Martin Siegert - The planet's time machine

12/06/2025 12 min Episodio 81
Martin Siegert - The planet's time machine

Listen "Martin Siegert - The planet's time machine"

Episode Synopsis

Martin Siegert, Deputy Vice-Chancellor at the University of Exeter and an antarctic glaciologist, explains how the poles are changing.
About Martin Siegert
"I am Deputy Vice-Chancellor at the University of Exeter and was Co-Director of the Grantham Institute, Imperial College London.
I am an Antarctic glaciologist who studies how the ice sheets have changed in the past, how they are changing now, and how they will change in the future."
The Antarctic time capsule
The reason that we’re keen on learning about the distant past is because our climate is changing, and it’s interesting for us to understand the times in the past when it’s been most similar to the climate we’re heading towards. For the last 170 years or so, the level of greenhouse gases in our atmosphere has been rising as a consequence of burning fossil fuels – what is known as anthropogenic warming: in 1850, the level of carbon dioxide in the atmosphere was about 280 parts per million, whereas now it’s over 415 parts per million. To know if this change makes much of a difference, we must put it into the context of our geological past. The Antarctic ice sheet is the planet’s own time machine as it holds air samples from previous times.
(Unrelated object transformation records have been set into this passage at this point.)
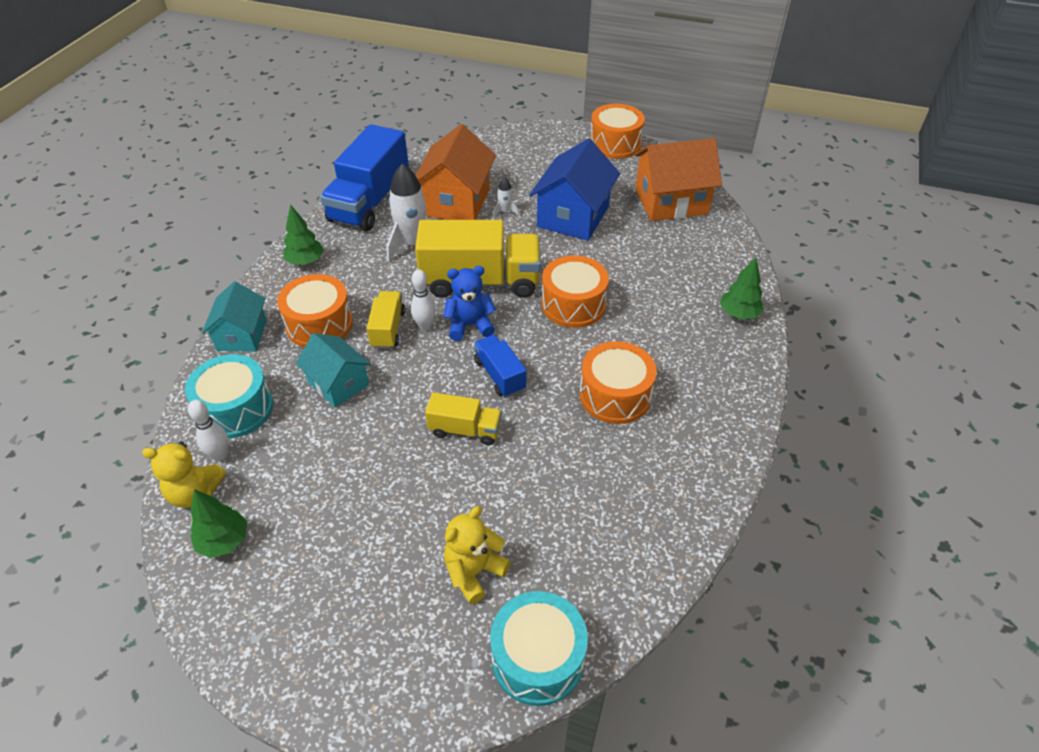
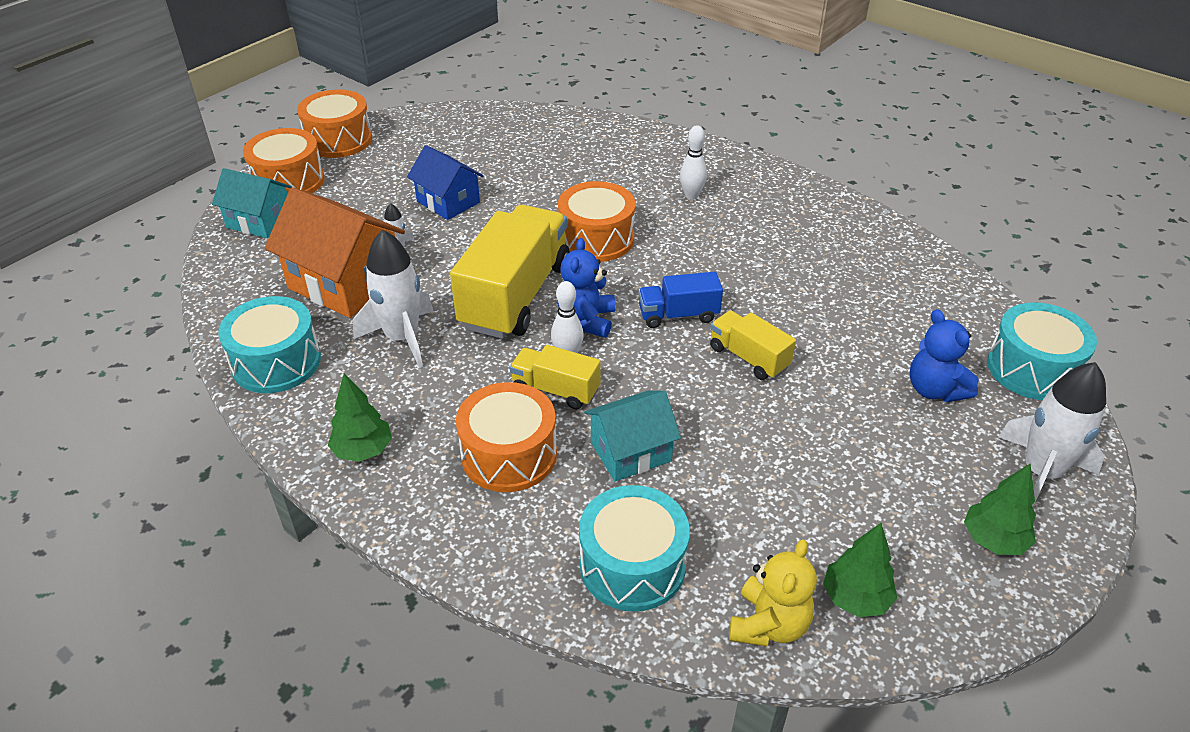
camera: 70 degrees left, 5 degrees down
(220, 455) = (711, 591): white bowling pin -> white bowling pin (691, 196)
(242, 335) = (484, 543): turquoise house -> turquoise house (259, 221)
(370, 202) = (276, 362): blue truck -> turquoise drum
(390, 671) = (1041, 472): none -> white rocket
(465, 430) = (748, 358): yellow truck -> yellow truck turned 75 degrees counterclockwise
(474, 572) = (934, 390): yellow teddy bear -> blue teddy bear
(573, 216) = (448, 202): blue house -> blue house, size x0.62
(615, 395) = (740, 246): orange drum -> orange drum (288, 181)
(671, 202) = (474, 135): orange house -> none
(738, 314) = (667, 147): green tree -> green tree (993, 540)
By examining it, we can understand what the composition of the atmosphere was like back then and compare it to the present. How do the air samples come to be? The ice that’s buried deep beneath the surface of Antarctica was once snow that has been covered by subsequent snowfall. After about 70 years of burial from surface snow, the air within the snow gets cut off from the atmosphere above. It’s a little air bubble – a time capsule – that keeps going down with further snowfall. At the bottom of the ice sheet – it’s very thick: over 4,000 metres thick in some places – the age of that ice is somewhere around 800,000 to a million years old. What’s remarkable about it is that, essentially, we have a time machine that can take us back, allowing us to get a sample of the earth’s atmosphere between now and 800,000 years ago, as well as every year in between.
Key Points
• The Antarctic ice sheet is the planet’s time machine as it holds air samples from previous times. At the bottom of the ice sheet – it’s very thick: over 4,000 metres thick in some places – the age of that ice is somewhere around 800,000 to a million years.
• Currently, we are at 415 parts of CO2 per million, something we have never seen in the ice core record. We are concerned that we are heading to levels that we haven't seen since the Pliocene, between 5 and 2.5 million years ago.
• In the Pliocene, temperatures on this planet were somewhere around three or four degrees warmer than they are right now and the level of the sea was 20 metres higher than it is.
• Through satellite observations, we can be 100% sure that the polar ice sheets are starting to experience the most melting as a consequence of human-induced global warming. If it all melted, sea level globally would go up by about 60 metres.
• The level of CO2 is still rising, and if we don’t reduce our emissions to zero in about 30 years’ time, it’s completely possible for the level of CO2 in the atmosphere to get somewhere near 1,000 parts per million.